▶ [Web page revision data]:
* * * * * * * * *
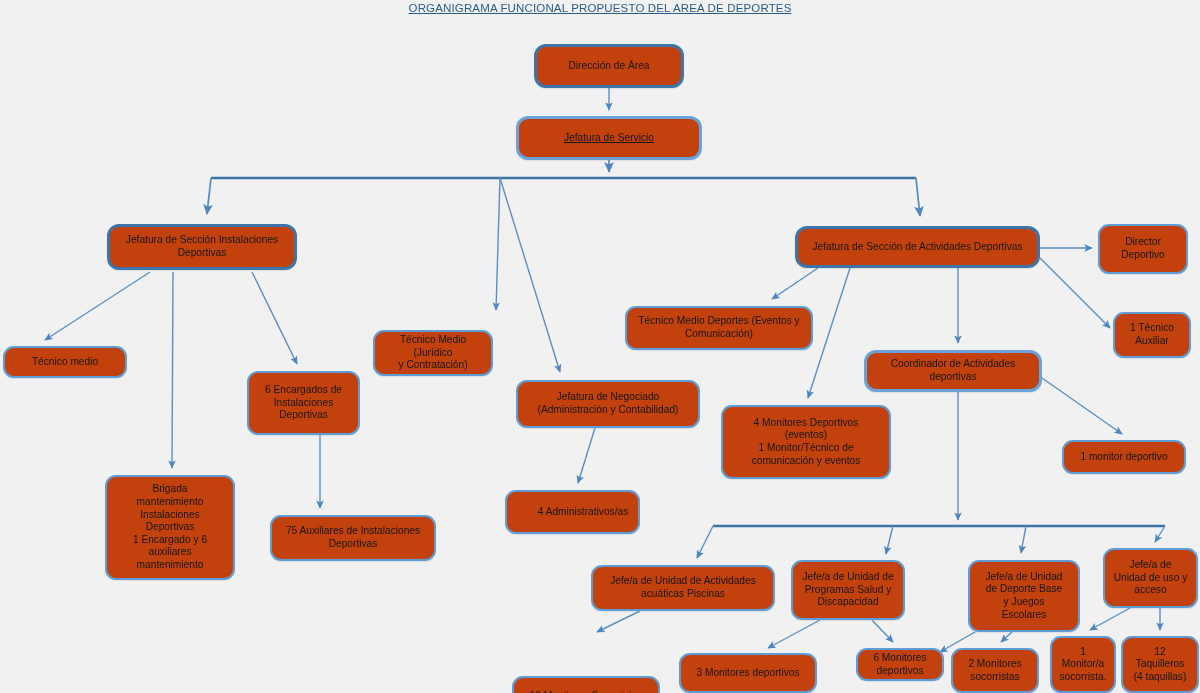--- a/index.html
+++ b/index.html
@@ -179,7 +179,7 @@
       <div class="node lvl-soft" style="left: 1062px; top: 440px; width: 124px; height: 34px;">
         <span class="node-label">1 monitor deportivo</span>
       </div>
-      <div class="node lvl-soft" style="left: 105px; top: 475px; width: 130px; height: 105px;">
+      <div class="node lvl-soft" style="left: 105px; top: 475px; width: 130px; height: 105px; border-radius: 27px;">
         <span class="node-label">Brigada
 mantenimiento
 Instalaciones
* * * * * * * * *
▶ [Problem details]: The images are to be left out; every line above should be set down exactly.

▶ [Completed task]:
--- a/index.html
+++ b/index.html
@@ -179,7 +179,7 @@
       <div class="node lvl-soft" style="left: 1062px; top: 440px; width: 124px; height: 34px;">
         <span class="node-label">1 monitor deportivo</span>
       </div>
-      <div class="node lvl-soft" style="left: 105px; top: 475px; width: 130px; height: 105px;">
+      <div class="node lvl-soft" style="left: 105px; top: 475px; width: 130px; height: 105px; border-radius: 27px;">
         <span class="node-label">Brigada
 mantenimiento
 Instalaciones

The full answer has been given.